Soon after his firing, Tracht switched on a radio at home. He heard the Rev. Crosby Bonner, pastor of the nondenominational Love International Church in Springfield, home to 1,000 souls and one radio show. Bonner was talking to Louvon Byrd Harris, sister of the slain James Byrd Jr. Tracht called the show and asked for Harris's forgiveness.

Harris said on-air that she could forgive Tracht but couldn't speak for the rest of her family.

The next day, Tracht and his wife, Anita, came to the church and met Harris. That began a surprising friendship. Harris and Anita Tracht now talk on the phone at least once a week. The Trachts set up a gospel event for Byrd's family at the House of Blues restaurant in Los Angeles.

A year ago, though, things were much different.

"The whole family was upset" when they heard about Tracht's slur, Harris says. "We heard he was apologizing on TV and our first reaction was, 'He's trying to get publicity to cover what he said.' Our family was very accessible; he could have picked up the phone directly to call us. So we thought this was more of a media stunt than anything."

Today, Harris says her family won't carry a grudge against Tracht.

"A lot of times we try to judge what's inside of a person, but the best way is to let them go out there and see what they're going to do."

Doug and Anita Tracht joined Love International. Tracht emphasizes: He is no Holy Roller but points to his heart and says, "Something's going on in here.

"No one wants to forgive because they realize they're going to have to make some changes in themselves first," Bonner says. "That legislator [who protested his hiring] over in the islands has never even heard Doug, but she won't even listen."

Madison knows that Tracht has spent the past year seeking atonement, but he wonders if Tracht still just doesn't get it.

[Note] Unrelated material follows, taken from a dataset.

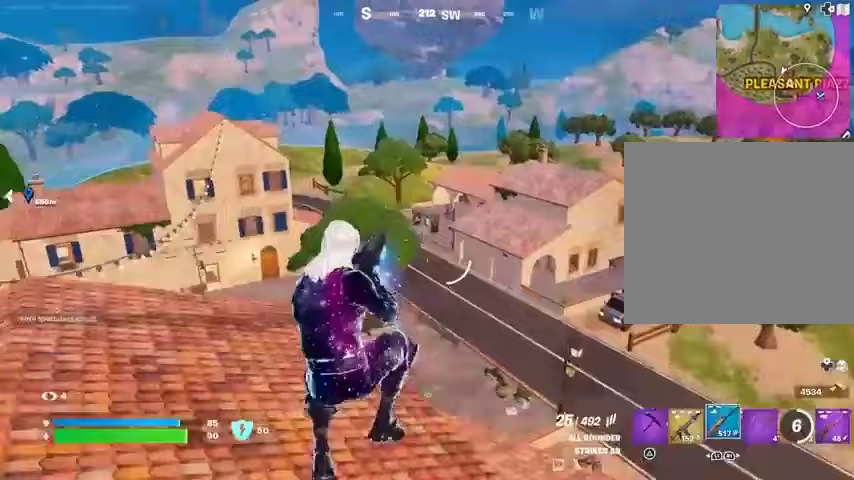
{"buttons": [], "left_stick": "up-left", "right_stick": "center", "events": [[100, "right_stick", "left"], [133, "L1", "down"], [200, "L1", "up"], [233, "right_stick", "center"], [400, "CROSS", "down"], [433, "SQUARE", "down"], [467, "CROSS", "up"], [500, "SQUARE", "up"]]}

"I believe in redemption, but this country can't afford a Greaseman," says Madison, who spent a pleasant afternoon with Tracht, Newman and others aboard Tracht's boat last spring.

"We've come through slavery, we've come from being recognized as less than human, we've struggled through Jim Crow, segregation, civil rights. We've come too far to go back."

The Albatross

Maybe, Tracht thinks, it's time to move on. He's considering setting up an Internet-only broadcasting studio in his basement. He just wants to get back on the air. He needs to be the Greaseman again.

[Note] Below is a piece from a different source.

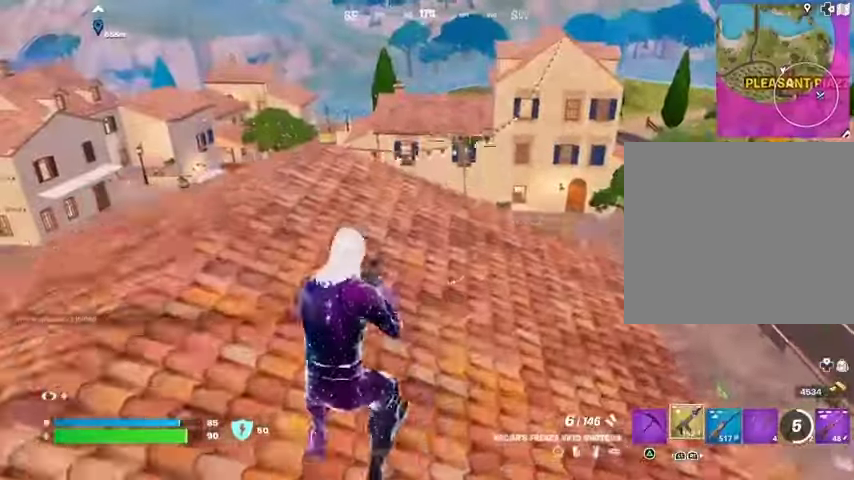
{"buttons": [], "left_stick": "up-left", "right_stick": "center", "events": [[100, "SQUARE", "down"], [200, "SQUARE", "up"]]}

Two weeks ago, just before heading to St. Croix, Tracht again appeared on "BET Tonight," hosted by Tavis Smiley.

Smiley told his viewers of Tracht's attempted return to radio. The host demanded to know what Tracht had done to prove he was sorry for what he said. The callers were angry and upset. For the first time in the year since his exile began, Tracht was combative.

"Let me down off this cross, will you?" Tracht told one caller.

After the show, in a dark parking lot outside BET's Northeast Washington studio, Tracht exhaled heavily and asked, "This can't go on forever, can it?"